WORK TO BE COMPLETED:
State the number of lines in these records holding "Residence". Say nothing more.

**** INPUT MATERIAL

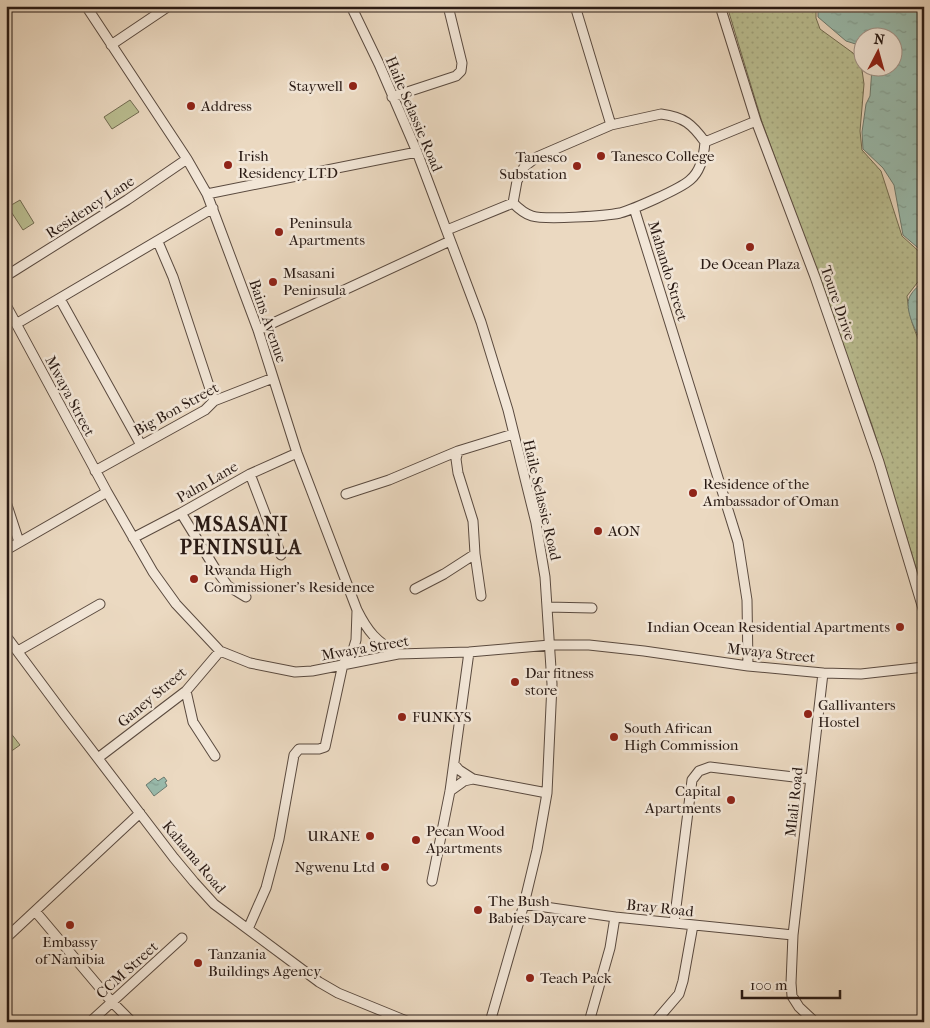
<svg xmlns="http://www.w3.org/2000/svg" width="930" height="1028" font-family="'IM FELL French Canon',serif">
  <style>
    .grass { fill: url(#grass-dots); stroke: #726c52 }
    .pitch { fill: #babe91; stroke: #726c52 }
    .water { fill: url(#water-ripples); stroke: #6c7b70 }
    .lines { fill: none; stroke-linecap: round; stroke-linejoin: round }
    .minor-casing { stroke: #5a4a3f; stroke-width: 11 }
    .minor { stroke: #f2e6d7; stroke-width: 9 }
    .poi-dot { fill: #8f2418; stroke: #f2e6d7; stroke-width: 2 }
    .labels { text-anchor: middle; stroke-width: 5; stroke-linejoin: round; paint-order: stroke }
    .poi-label { font-size: 15px; fill: #291a14; stroke: #f2e6d7; text-anchor: start }
    .street-label { font-size: 15px; fill: #291a14; stroke: #f2e6d7 }
    .district-label { font-size: 20px; font-weight: bold; letter-spacing: 1px; fill: #291a14; stroke: #f2e6d7 }
  </style>
  <defs>
    <pattern id="grass-dots" width="8" height="8" patternUnits="userSpaceOnUse" patternTransform="scale(1.25)"><rect width="8" height="8" fill="#babe91"/><path d="M2 2h.1M6 6h.1" fill="none" stroke="#a0a37c" stroke-width="1.8" stroke-linecap="round"/></pattern>
    <pattern id="water-ripples" width="26" height="14" patternUnits="userSpaceOnUse" patternTransform="scale(1.25)"><rect width="26" height="14" fill="#99bbad"/><path d="M2 4q2-2 4 0t4 0M15 11q2-2 4 0t4 0" fill="none" stroke="#84a094"/></pattern>
  </defs>
  <rect width="100%" height="100%" fill="#ebd9c1"/>
  <filter id="stains"><feTurbulence type="fractalNoise" baseFrequency=".004" numOctaves="4"/><feColorMatrix values="0 0 0 0 .2 0 0 0 0 .09 0 0 0 0 .02 0 0 0 .5 -.17"/></filter>
  <radialGradient id="worn" r=".72"><stop offset=".6" stop-color="#630" stop-opacity="0"/><stop offset="1" stop-color="#630" stop-opacity=".3"/></radialGradient>
  <path class="grass" d="M727,6H816V18L820,29L853,53L861,63L864,84L860,131L862,150L881,171L902,236L924,256V274L907,296C909,315 914,333 924,350V594L872,425L762,122Z"/>
  <path class="pitch" d="M130,100L139,112L112,129L104,117Z
    M20,200L34,223L23,230L8,207Z
    M6,727L20,745L6,755Z"/>
  <path class="water" d="M818,6H924V253L903,235L894,185L883,168L863,149L862,132L866,104L870,96L872,68H892V38H862V46L846,41L818,17Z
    M924,280V346C917,334 903,309 910,296C913,290 920,285 924,280Z
    M164,777L167,781L165,782L167,786L154,796L146,785L155,778L158,781Z"/>
  <g class="lines">
    <g class="minor-casing">
      <path id="minor" d="M86,6L187,159L207,194L258,330L297,453L357,610C368,632 376,641 398,654
        M351,6L379,64L417,152L481,322L508,410L536,523L545,577L552,684L547,793L537,850L524,904L490,1022
        M575,6L611,125
        M720,6L756,121L815,277L879,462L924,612
        M111,45L169,6
        M392,97L456,76L461,71L462,63L448,6
        M661,114C684,117 692,124 705,142C704,155 701,171 690,180C680,189 634,209 620,213C606,216 545,220 532,216C525,214 519,209 513,203L517,181L524,167L537,157L611,125Z
        M705,142L756,121
        M207,194L417,152
        M634,208L738,542L747,600L748,666
        M447,230L513,203
        M158,242L173,277L214,401
        M6,276L127,200L187,159
        M60,299L141,445
        M6,305L107,492L153,572L176,604L220,651L250,663L295,672L312,671L398,654L469,652L550,645H589L644,651L748,666L823,673L861,674L924,667
        M16,324L213,208
        M258,330L450,241
        M458,451L456,459L458,473L473,521L475,554L481,596
        M95,471L205,410L214,401L273,378
        M250,474L281,555
        M346,494L389,480L458,451L513,434
        M6,502L19,542
        M181,513L216,570L228,586L246,597
        M133,538L181,513L250,474L297,453
        M6,550L107,492
        M415,589L444,574L475,554
        M547,607L592,608
        M6,636L64,714L174,858L194,882L214,904L319,982L338,993L409,1022
        M18,651L100,604
        M186,691L193,722L215,756
        M98,758L186,691L220,651
        M454,764L459,770L473,779L547,793
        M450,791L464,781L473,779
        M432,881L450,791L469,652
        M524,904L615,917L793,935
        M35,911L111,1001L132,1022
        M674,923L692,780L699,771L710,767L811,779
        M248,929L266,888L279,839L294,755L299,749H319L325,747L343,664L353,650L356,640L357,611
        M6,938L140,813
        M90,1022L182,938
        M589,1022L610,948L615,917
        M655,1022L679,994L683,981L693,925
        M815,1022L799,1007L792,996L791,983L793,935L823,673"/>
    </g>
    <use href="#minor" class="minor"/>
  </g>
  <g class="poi-dot">
    <circle cx="353" cy="86" r="5"/>
    <circle cx="191" cy="106" r="5"/>
    <circle cx="601" cy="156" r="5"/>
    <circle cx="228" cy="165" r="5"/>
    <circle cx="577" cy="166" r="5"/>
    <circle cx="279" cy="232" r="5"/>
    <circle cx="750" cy="247" r="5"/>
    <circle cx="273" cy="282" r="5"/>
    <circle cx="693" cy="493" r="5"/>
    <circle cx="598" cy="531" r="5"/>
    <circle cx="194" cy="579" r="5"/>
    <circle cx="900" cy="627" r="5"/>
    <circle cx="515" cy="682" r="5"/>
    <circle cx="808" cy="714" r="5"/>
    <circle cx="402" cy="717" r="5"/>
    <circle cx="614" cy="737" r="5"/>
    <circle cx="731" cy="800" r="5"/>
    <circle cx="370" cy="836" r="5"/>
    <circle cx="416" cy="840" r="5"/>
    <circle cx="385" cy="867" r="5"/>
    <circle cx="478" cy="910" r="5"/>
    <circle cx="70" cy="925" r="5"/>
    <circle cx="198" cy="963" r="5"/>
    <circle cx="530" cy="978" r="5"/>
  </g>
  <g class="labels">
    <g class="poi-label">
      <text x="343" y="91" text-anchor="end">Staywell</text>
      <text x="201" y="111">Address</text>
      <text x="238" y="161">Irish<tspan x="238" dy="17">Residency LTD</tspan></text>
      <text x="611" y="161">Tanesco College</text>
      <text x="567" y="162" text-anchor="end">Tanesco<tspan x="567" dy="17">Substation</tspan></text>
      <text x="289" y="228">Peninsula<tspan x="289" dy="17">Apartments</tspan></text>
      <text x="750" y="269" text-anchor="middle">De Ocean Plaza</text>
      <text x="283" y="278">Msasani<tspan x="283" dy="17">Peninsula</tspan></text>
      <text x="703" y="489">Residence of the<tspan x="703" dy="17">Ambassador of Oman</tspan></text>
      <text x="608" y="536">AON</text>
      <text x="204" y="575">Rwanda High<tspan x="204" dy="17">Commissioner's Residence</tspan></text>
      <text x="890" y="632" text-anchor="end">Indian Ocean Residential Apartments</text>
      <text x="525" y="678">Dar fitness<tspan x="525" dy="17">store</tspan></text>
      <text x="818" y="710">Gallivanters<tspan x="818" dy="17">Hostel</tspan></text>
      <text x="412" y="722">FUNKYS</text>
      <text x="624" y="733">South African<tspan x="624" dy="17">High Commission</tspan></text>
      <text x="721" y="796" text-anchor="end">Capital<tspan x="721" dy="17">Apartments</tspan></text>
      <text x="426" y="836">Pecan Wood<tspan x="426" dy="17">Apartments</tspan></text>
      <text x="360" y="841" text-anchor="end">URANE</text>
      <text x="375" y="872" text-anchor="end">Ngwenu Ltd</text>
      <text x="488" y="906">The Bush<tspan x="488" dy="17">Babies Daycare</tspan></text>
      <text x="70" y="947" text-anchor="middle">Embassy<tspan x="70" dy="17">of Namibia</tspan></text>
      <text x="208" y="959">Tanzania<tspan x="208" dy="17">Buildings Agency</tspan></text>
      <text x="540" y="983">Teach Pack</text>
    </g>
    <g class="street-label">
      <text transform="translate(414 114) rotate(67)" y="5">Haile Selassie Road</text>
      <text transform="translate(90 207) rotate(-33)" y="5">Residency Lane</text>
      <text transform="translate(668 271) rotate(73)" y="5">Mahando Street</text>
      <text transform="translate(838 303) rotate(71)" y="5">Toure Drive</text>
      <text transform="translate(268 321) rotate(71)" y="5">Bains Avenue</text>
      <text transform="translate(70 396) rotate(62)" y="5">Mwaya Street</text>
      <text transform="translate(176 409) rotate(-29)" y="5">Big Bon Street</text>
      <text transform="translate(207 482) rotate(-30)" y="5">Palm Lane</text>
      <text transform="translate(542 500) rotate(77)" y="5">Haile Selassie Road</text>
      <text transform="translate(365 648) rotate(-10)" y="5">Mwaya Street</text>
      <text transform="translate(771 653) rotate(6)" y="5">Mwaya Street</text>
      <text transform="translate(152 697) rotate(-40)" y="5">Ganey Street</text>
      <text transform="translate(794 802) rotate(-84)" y="5">Mlali Road</text>
      <text transform="translate(194 857) rotate(50)" y="5">Kahama Road</text>
      <text transform="translate(660 908) rotate(6)" y="5">Bray Road</text>
      <text transform="translate(127 970) rotate(-42)" y="5">CCM Street</text>
    </g>
    <g class="district-label">
      <text x="241" y="531">MSASANI<tspan x="241" dy="23">PENINSULA</tspan></text>
    </g>
  </g>
  <rect width="930" height="1028" fill="none" stroke="#ebd9c1" stroke-width="25"/>
  <rect x="8" y="8" width="915" height="1013" fill="none" stroke="#291a14" stroke-width="2.5"/>
  <rect x="12" y="12" width="905" height="1003" fill="none" stroke="#291a14"/>
  <g transform="translate(878 52) rotate(6)"><circle r="24" fill="#f2e6d7" stroke="#a29489"/>
  <path d="M0-4L9 19L0 12L-9 19Z" fill="#8f2418"/>
  <text y="-8" font-size="14" font-weight="bold" text-anchor="middle" fill="#291a14">N</text>
  </g>
  <path d="M742 990v8h98v-8" fill="none" stroke="#291a14" stroke-width="2.5"/>
  <text x="750" y="990" font-size="15" fill="#291a14" stroke="#f2e6d7" stroke-width="4" paint-order="stroke">100 m</text>
  <rect width="100%" height="100%" filter="url(#stains)"/>
  <rect width="100%" height="100%" fill="url(#worn)"/>
</svg>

********

WRITTEN REPLY:
2